The fourth quarter was an entire game within itself. Both teams traded blow after blow, combining for sixty-two points and eight touchdowns. Chase Brice threw four of his six touchdowns for the day in the final ten and a half minutes of the game. With fans at The Rock roaring, App State, who had trailed by twenty points, came back to tie the score at 49-all on Camerun Peoples' 38-yard touchdown run and Michael Hughes' extra point with exactly four minutes remaining.
Carolina moved back ahead, converting a third-and-9 pass from Drake Maye to an open DJ Jones for a forty-two-yard touchdown with just under three minutes remaining before the Mountaineers moved quickly into UNC territory in the final minute.
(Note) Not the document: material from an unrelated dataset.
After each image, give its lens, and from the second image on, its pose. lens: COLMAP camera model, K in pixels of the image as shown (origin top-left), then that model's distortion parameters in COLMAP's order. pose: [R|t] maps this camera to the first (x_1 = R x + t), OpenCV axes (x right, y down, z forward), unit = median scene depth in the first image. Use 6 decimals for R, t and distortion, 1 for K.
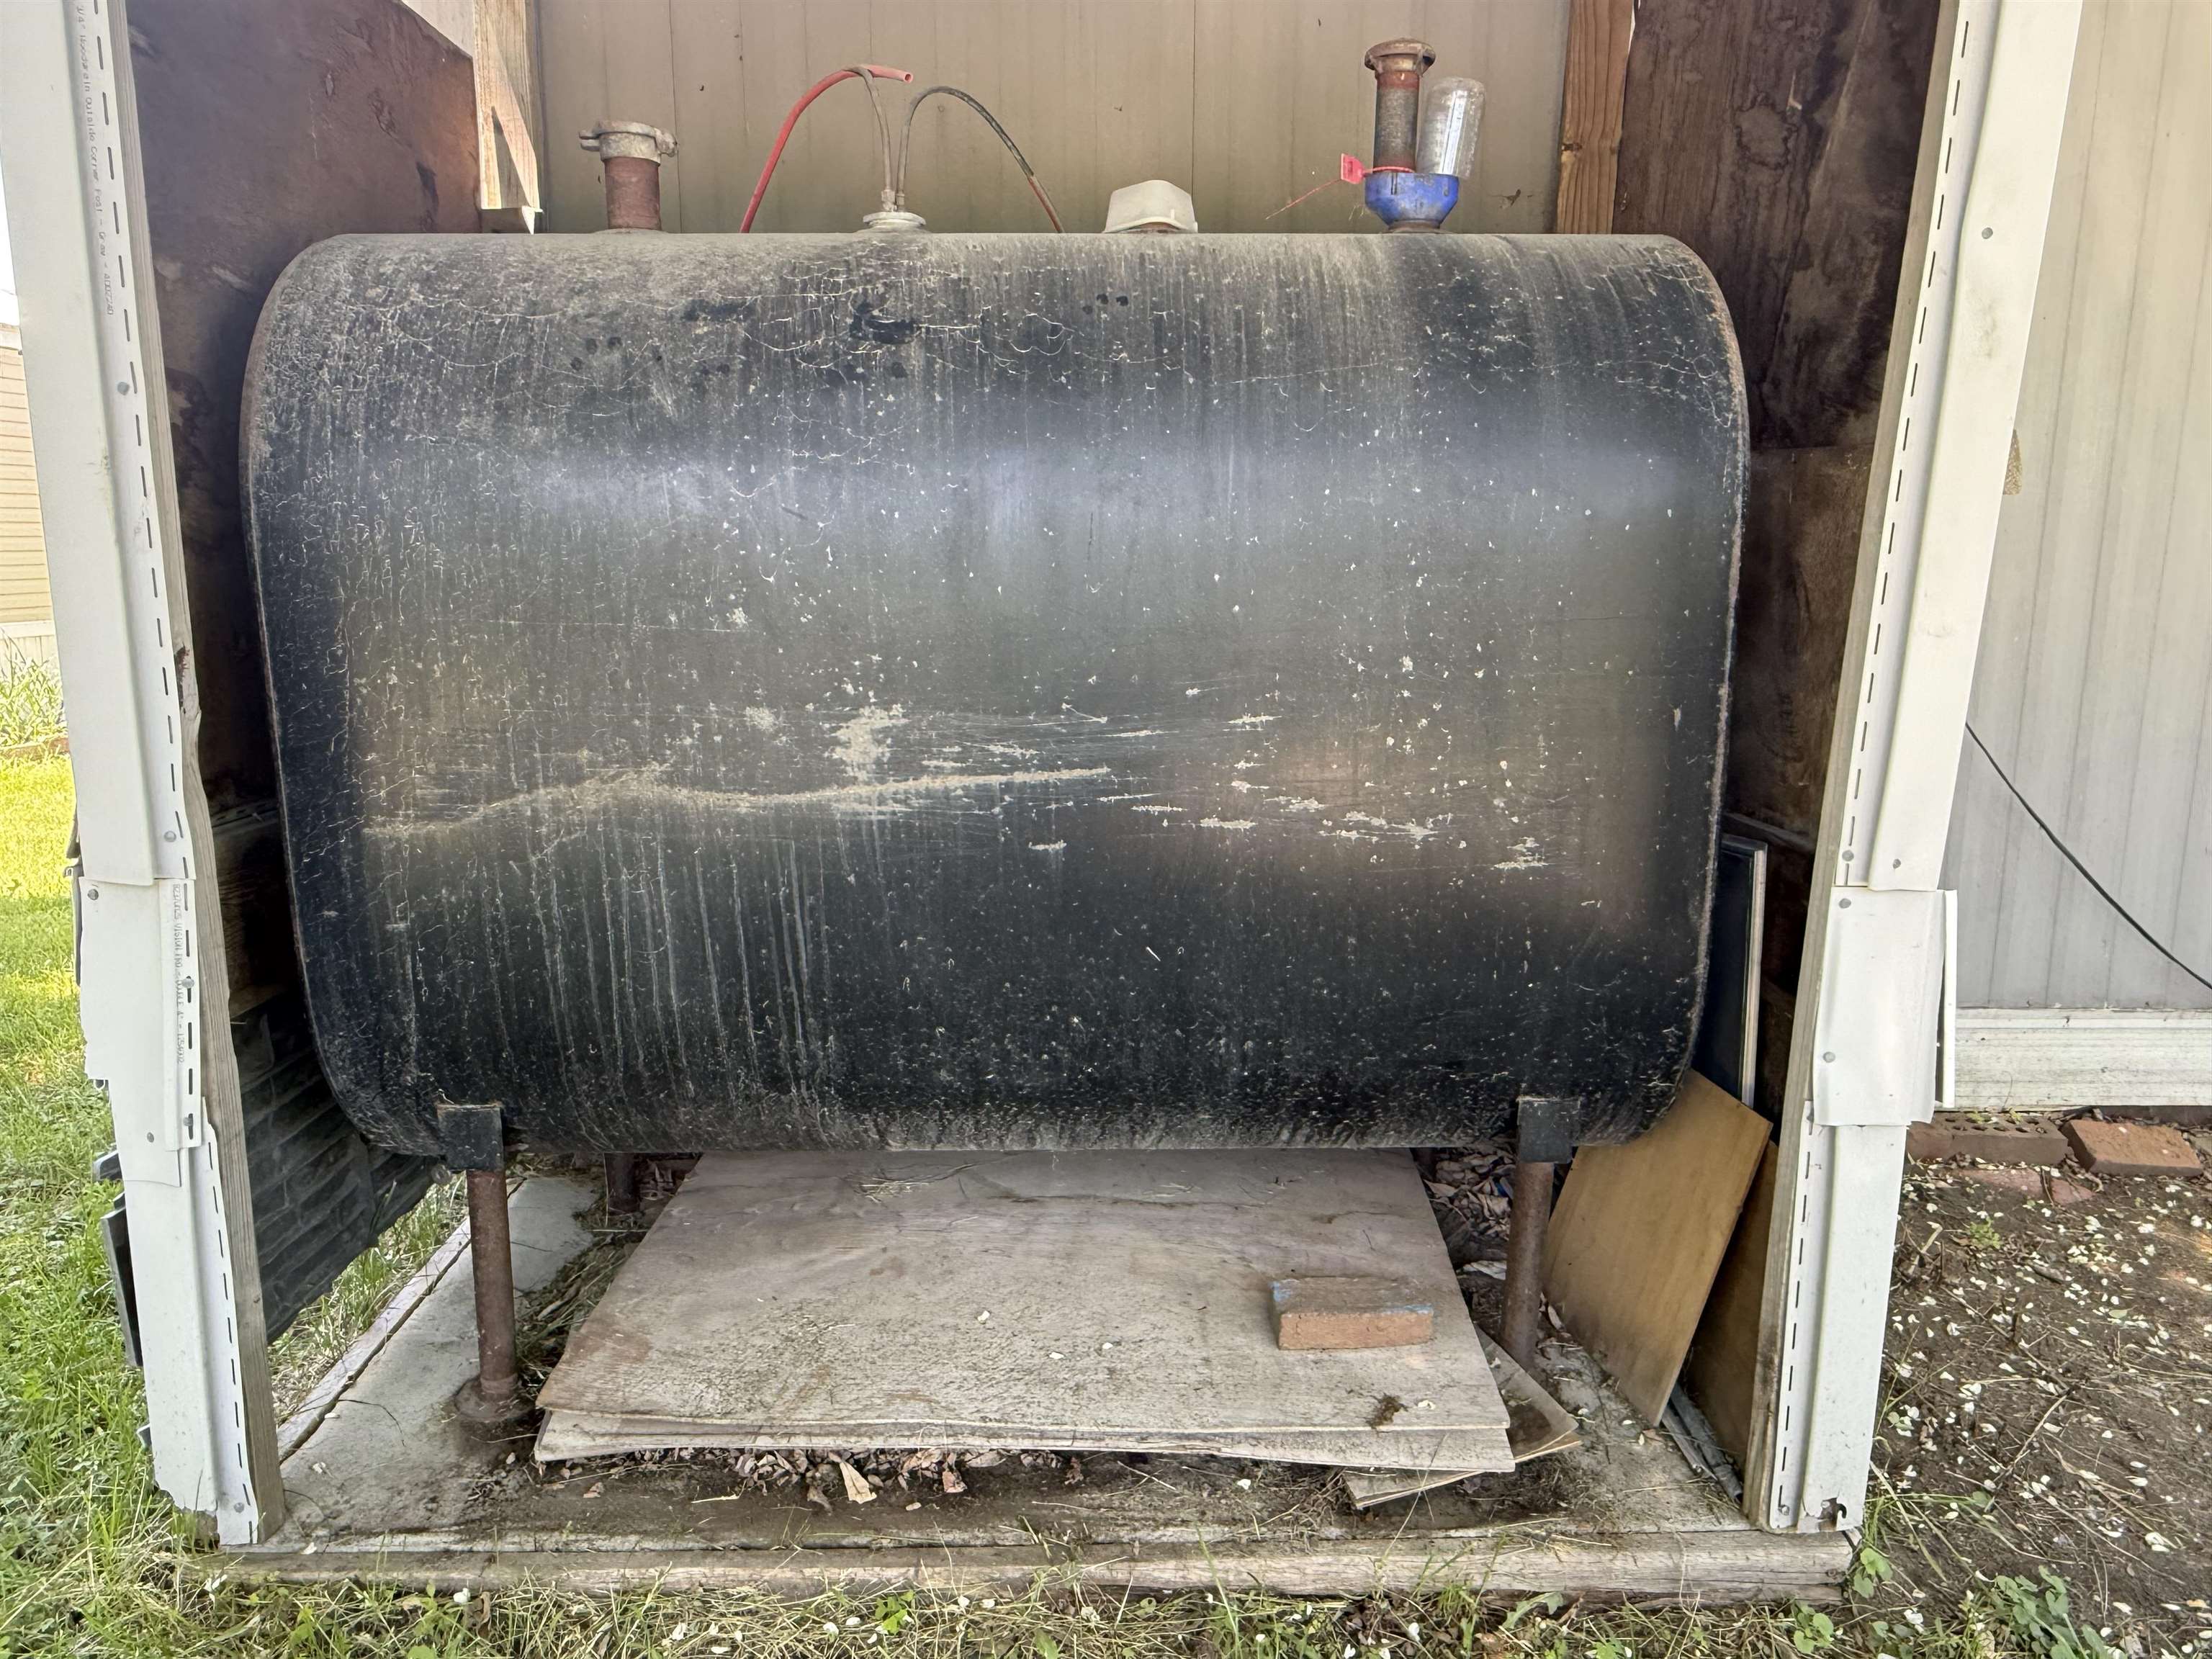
lens RADIAL K [[1506.9, 0, 1093.9], [0, 1506.9, 836.5], [0, 0, 1]] dist [0.001565, -0.001245]
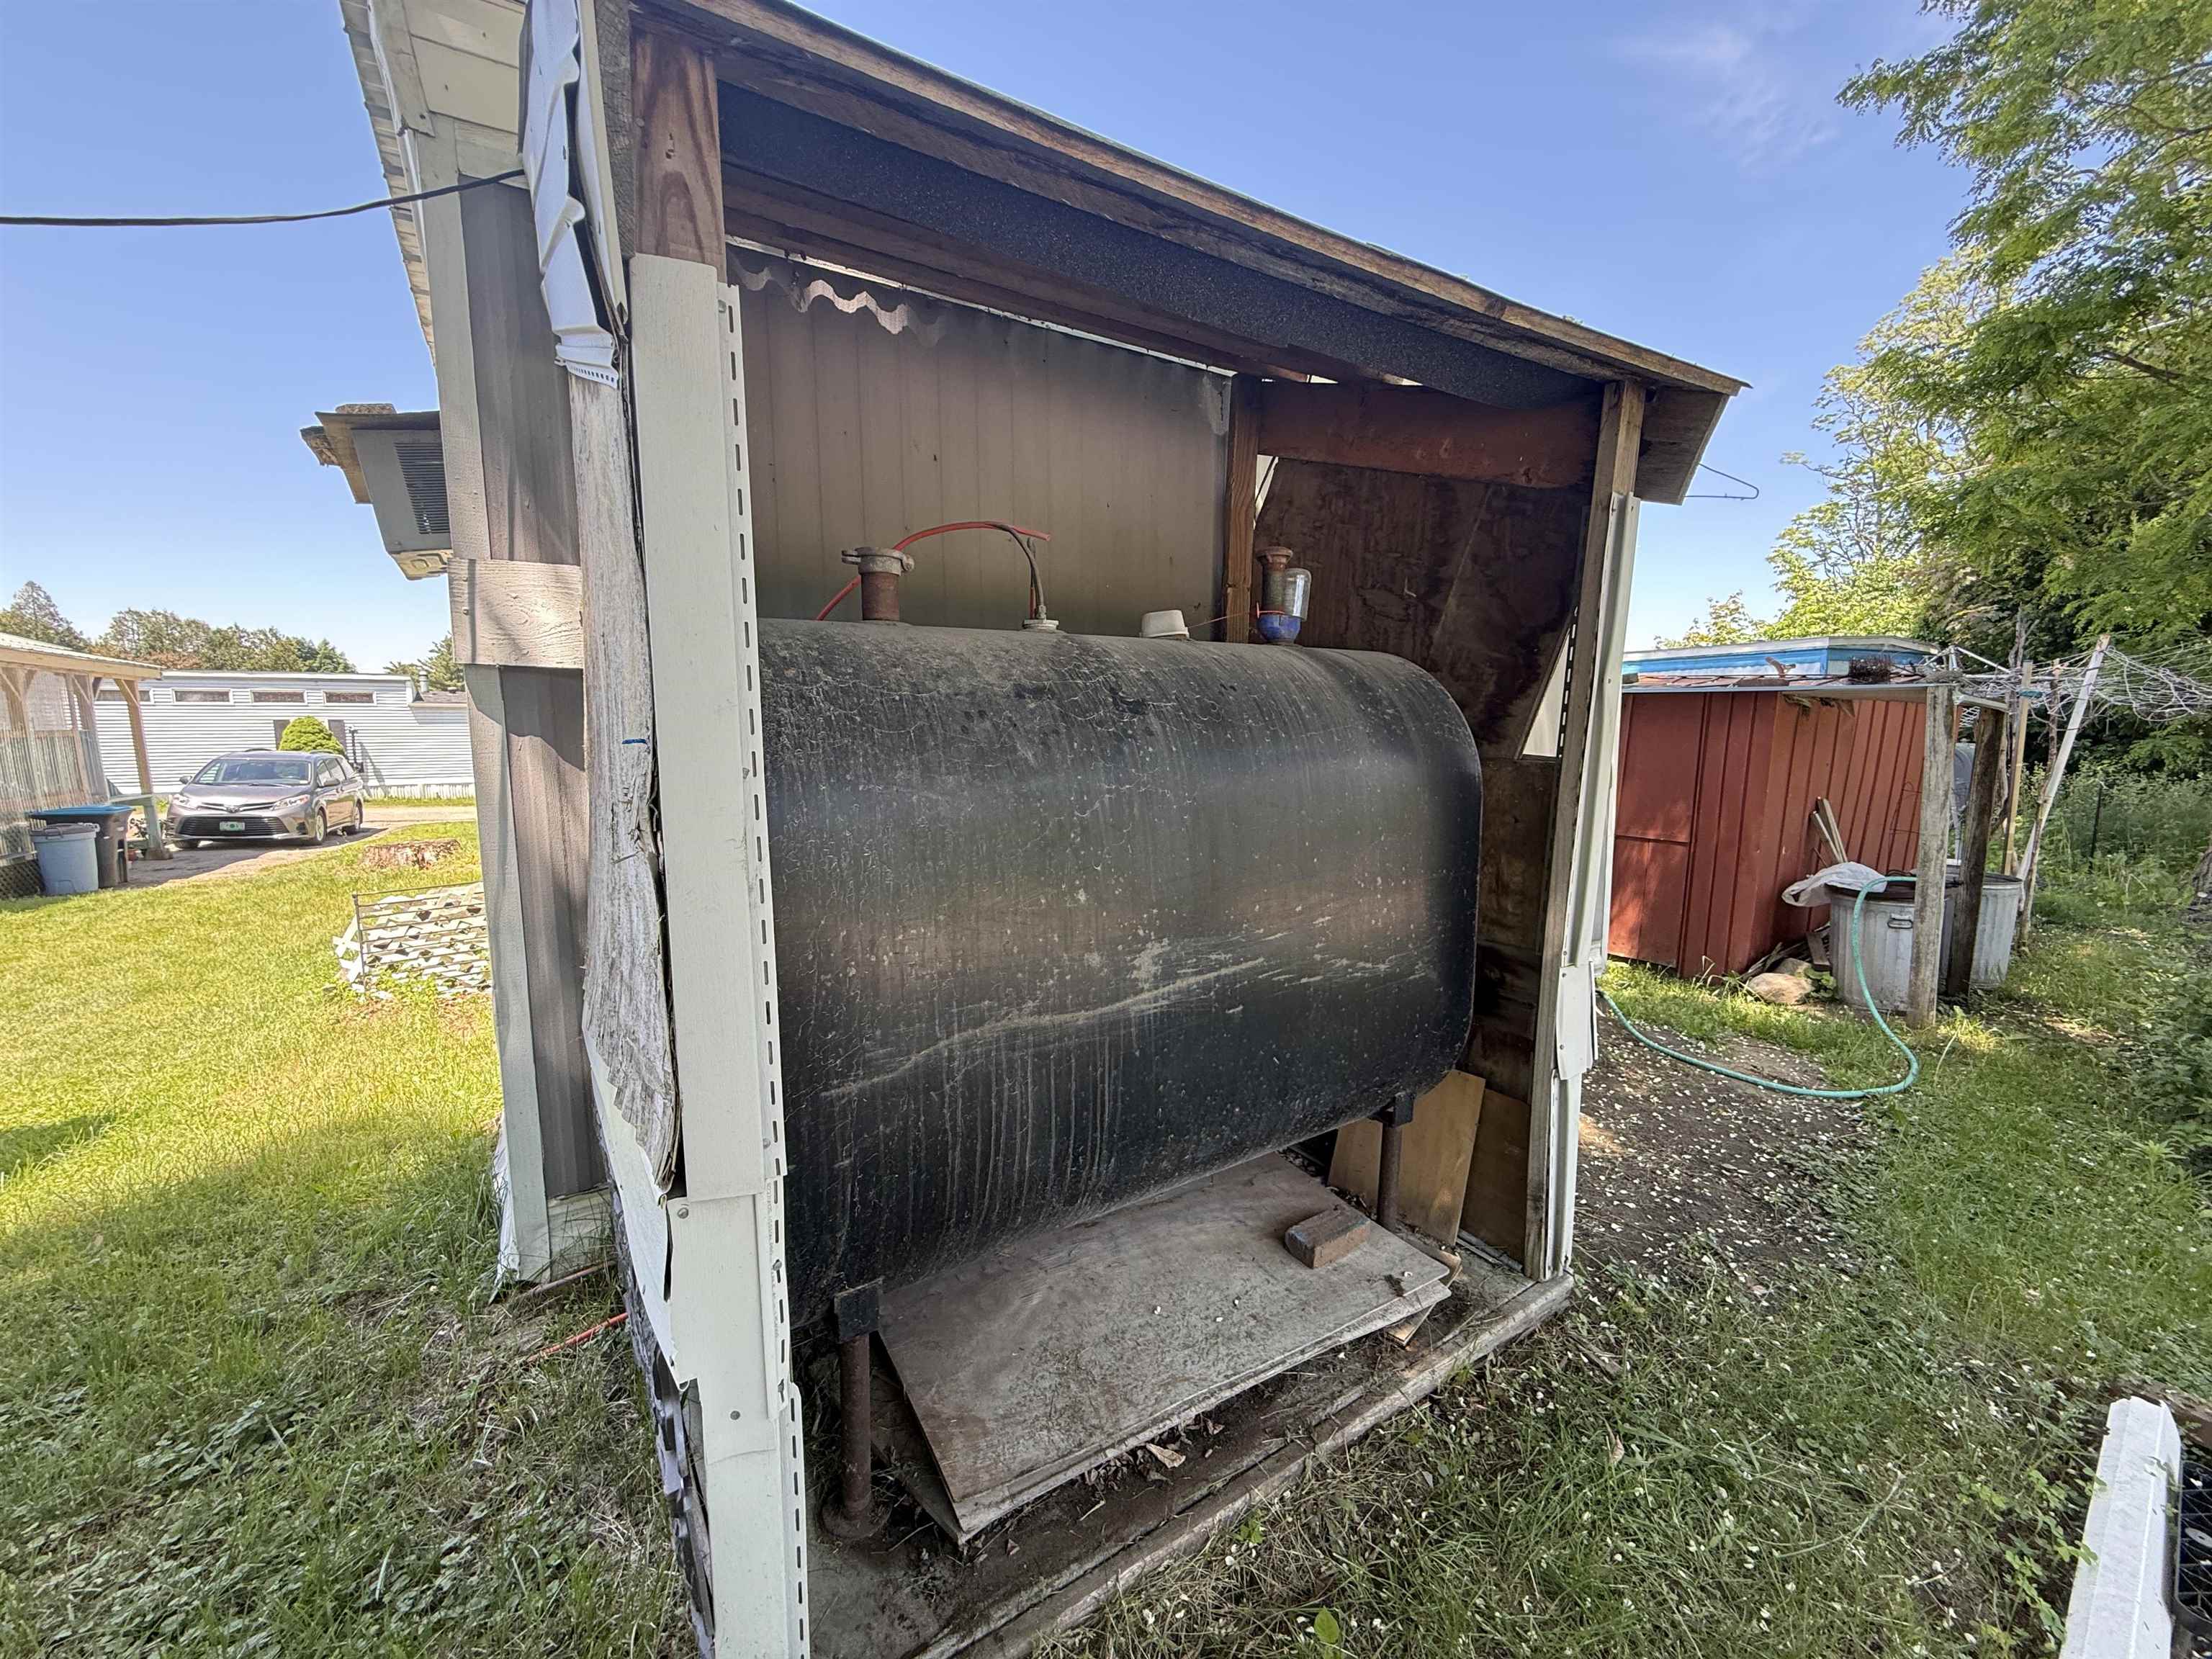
lens RADIAL K [[883.5, 0, 1095.7], [0, 883.5, 827.6], [0, 0, 1]] dist [-0.000821, 0.000435]
pose [[0.846110, -0.068297, 0.528615, -0.668051], [0.111951, 0.992406, -0.050972, -0.161984], [-0.521119, 0.102307, 0.847330, 0.235059]]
Chase Brice hit Dashaun Davis for a twenty-eight-yard touchdown with thirty-one seconds left, and the Mountaineers went for a go-ahead two-point conversion, but the pass to Davis sailed just out of his reach.
“I had made my mind up early that we were going for two and the win,” App State head coach Shawn Clark said after the game. “We're not going for second place at Appalachian State.”
UNC's Bryson Nesbit returned the onside kick for a touchdown, but that at least gave App State one more chance, because the extra point kept the margin as a one-score game at 63-55. Milan Tucker's long kickoff return to near midfield and Brice's twenty-two-yard completion to Kaedin Robinson set up another Brice-to-Robinson connection, this one a twenty-six-yard touchdown with nine seconds remaining.
The Tar Heels took away Brice's throwing options and stopped him short of the goal line on the two-point conversion to secure the win.
After the game UNC head coach Mack Brown praised what he called “two great offenses, two tremendous quarterbacks…a tremendous performance” after the wild fourth quarter while acknowledging “as many things we need to fix on defense, they had two, two-point conversion stops, to win the game.”
Notable North Carolinians
Drake Maye (Hough) – The freshman quarterback threw for 352 yards on 24 of 36 passing and four touchdowns while running for 76 yards and a score.
Kobe Paysour (Kings Mountain) – The freshman wide receiver was a threat the entire afternoon, tallying 8 catches and a touchdown.
Cedric Gray (Ardrey Kell) – the junior linebacker had a big interception late in the third quarter along with a team-high 13 tackles.
Kaedin Robinson (Christ School) – The redshirt sophomore had two big catches on the final, potential, game-tying drive in the last thirty seconds of the game.
Next Week
North Carolina (2-0) is on the road at a Sun Belt foe for the second straight week, taking on Georgia State, while App State (0-1) goes on the road to face preseason #6 Texas A&M from the SEC.